Ken Anderson at his sentencing hearing
“This seems like paltry punishment for having ruined another man’s life,” a Dallas Morning News editorial observed.
But what would be adequate? The best judge in this situation is Morton himself, who has long insisted that he sought justice and accountability — not vengeance — for what Anderson and his cohort did.
Morton was present in Moore’s courtroom Friday. “It’s a good day,” he stated. “I said the only thing that I wanted, as a baseline, is Ken Anderson to be off the bench and no longer practicing law. And both of those things have happened and more.”
Michael Morton is an exceptional man. He didn’t want anyone else victimized by a reckless and amoral prosecutor, he wasn’t out for revenge. That’s admirable.
But Judge Moore may have granted Anderson a modicum of mercy for the same reason Mr. Couch and Mr. Serageldin dodged bullets. We must remember that Anderson served in Williamson County, possibly the most tough-on-crime county in the great state of Texas. He was part of a punitive community spirit and maybe he shouldn’t be blamed for being corrupted by it. Prosecutors generally reflect the values of the electorate.
This may surprise you, but I find some merit in this argument. Our virtues and our sins often say more, for better or worse, about our environment than about us. That’s why conservatives talk so much about moral values–they make a difference.

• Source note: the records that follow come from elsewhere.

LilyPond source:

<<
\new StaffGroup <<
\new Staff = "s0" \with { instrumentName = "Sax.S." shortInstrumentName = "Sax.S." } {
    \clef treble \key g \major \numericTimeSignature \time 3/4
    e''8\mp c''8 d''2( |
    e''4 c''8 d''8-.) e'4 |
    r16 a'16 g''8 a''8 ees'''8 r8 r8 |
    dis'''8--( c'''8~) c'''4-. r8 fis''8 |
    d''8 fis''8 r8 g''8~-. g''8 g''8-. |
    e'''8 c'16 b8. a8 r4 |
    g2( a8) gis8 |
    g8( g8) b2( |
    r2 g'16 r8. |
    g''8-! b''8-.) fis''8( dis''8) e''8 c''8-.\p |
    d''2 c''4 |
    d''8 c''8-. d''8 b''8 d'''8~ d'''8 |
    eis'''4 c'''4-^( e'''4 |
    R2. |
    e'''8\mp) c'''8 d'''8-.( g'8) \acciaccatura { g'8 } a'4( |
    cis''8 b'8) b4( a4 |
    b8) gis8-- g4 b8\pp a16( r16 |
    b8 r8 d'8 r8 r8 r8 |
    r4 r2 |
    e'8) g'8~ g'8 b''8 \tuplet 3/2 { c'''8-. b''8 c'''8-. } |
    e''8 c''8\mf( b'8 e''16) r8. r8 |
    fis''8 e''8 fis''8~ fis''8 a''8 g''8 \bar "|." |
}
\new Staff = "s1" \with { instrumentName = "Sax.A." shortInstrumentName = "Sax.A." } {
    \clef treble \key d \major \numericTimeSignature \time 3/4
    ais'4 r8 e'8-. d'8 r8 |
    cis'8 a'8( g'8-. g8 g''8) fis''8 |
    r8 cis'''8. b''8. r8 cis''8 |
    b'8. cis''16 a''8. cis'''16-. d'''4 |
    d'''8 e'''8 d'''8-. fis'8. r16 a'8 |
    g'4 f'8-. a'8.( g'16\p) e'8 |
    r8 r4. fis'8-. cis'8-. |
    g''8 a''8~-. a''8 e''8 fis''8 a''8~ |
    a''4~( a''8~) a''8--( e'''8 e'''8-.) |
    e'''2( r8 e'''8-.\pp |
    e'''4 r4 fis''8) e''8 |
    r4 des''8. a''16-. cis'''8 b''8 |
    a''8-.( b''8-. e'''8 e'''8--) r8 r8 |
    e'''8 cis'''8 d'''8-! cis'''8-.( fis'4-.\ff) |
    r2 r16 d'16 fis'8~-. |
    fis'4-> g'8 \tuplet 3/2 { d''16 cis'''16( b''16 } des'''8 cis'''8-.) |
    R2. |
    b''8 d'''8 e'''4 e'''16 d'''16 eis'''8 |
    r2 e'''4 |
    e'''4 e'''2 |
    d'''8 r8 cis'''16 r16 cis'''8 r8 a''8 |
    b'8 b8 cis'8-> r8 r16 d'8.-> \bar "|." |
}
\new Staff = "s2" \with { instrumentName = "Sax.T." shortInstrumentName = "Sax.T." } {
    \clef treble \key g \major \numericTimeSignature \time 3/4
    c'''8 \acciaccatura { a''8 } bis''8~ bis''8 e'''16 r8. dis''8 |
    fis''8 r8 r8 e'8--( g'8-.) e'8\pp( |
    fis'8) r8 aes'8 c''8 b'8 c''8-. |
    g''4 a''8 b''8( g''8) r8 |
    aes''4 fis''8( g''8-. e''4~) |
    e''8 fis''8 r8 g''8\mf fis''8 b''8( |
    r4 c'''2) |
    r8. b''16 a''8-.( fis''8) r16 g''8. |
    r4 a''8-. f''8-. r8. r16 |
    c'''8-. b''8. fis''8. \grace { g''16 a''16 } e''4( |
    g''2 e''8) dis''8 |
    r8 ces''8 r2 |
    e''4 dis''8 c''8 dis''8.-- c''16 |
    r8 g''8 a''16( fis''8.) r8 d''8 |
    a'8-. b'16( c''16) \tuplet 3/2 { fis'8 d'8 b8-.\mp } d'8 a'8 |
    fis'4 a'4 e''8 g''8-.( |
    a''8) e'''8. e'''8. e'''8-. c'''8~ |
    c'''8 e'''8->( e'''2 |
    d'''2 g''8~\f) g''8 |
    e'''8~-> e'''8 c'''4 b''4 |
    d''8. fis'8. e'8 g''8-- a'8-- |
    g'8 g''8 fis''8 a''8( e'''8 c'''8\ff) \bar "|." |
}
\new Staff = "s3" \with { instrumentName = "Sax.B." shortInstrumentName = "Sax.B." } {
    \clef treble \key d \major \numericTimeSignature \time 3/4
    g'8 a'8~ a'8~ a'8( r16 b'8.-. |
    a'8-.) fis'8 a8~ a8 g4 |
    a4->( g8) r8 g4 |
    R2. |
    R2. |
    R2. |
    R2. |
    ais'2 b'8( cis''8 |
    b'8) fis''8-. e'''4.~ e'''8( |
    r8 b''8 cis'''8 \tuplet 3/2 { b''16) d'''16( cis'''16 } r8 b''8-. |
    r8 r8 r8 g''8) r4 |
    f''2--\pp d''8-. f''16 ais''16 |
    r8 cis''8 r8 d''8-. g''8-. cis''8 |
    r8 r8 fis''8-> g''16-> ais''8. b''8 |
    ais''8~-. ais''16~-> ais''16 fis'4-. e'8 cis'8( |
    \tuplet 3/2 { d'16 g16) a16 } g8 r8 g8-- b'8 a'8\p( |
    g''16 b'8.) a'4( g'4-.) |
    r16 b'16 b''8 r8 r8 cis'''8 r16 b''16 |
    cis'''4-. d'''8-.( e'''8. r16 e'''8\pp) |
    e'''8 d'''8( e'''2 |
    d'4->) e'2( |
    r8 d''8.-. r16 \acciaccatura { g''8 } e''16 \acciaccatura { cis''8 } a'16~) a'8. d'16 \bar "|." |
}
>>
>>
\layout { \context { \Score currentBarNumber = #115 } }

The problem is that these “bad environment” arguments only seem persuasive when we’re discussing white sons and daughters of privilege. If the defendant is a young black male, we respond in fear. That’s why most white people (not all, mercifully) worked so hard to believe that Trayvon Martin was a punk; it enabled them to see his death as just deserts.
One thing is certain, treating wealthy white people with the same contempt and disregard poor minority defendants generally receive from the justice system accomplishes nothing. To paraphrase Mr. Schutze: Maybe what the rest of us need to do is work to provide a more dignified and decent system of punishment for all Americans.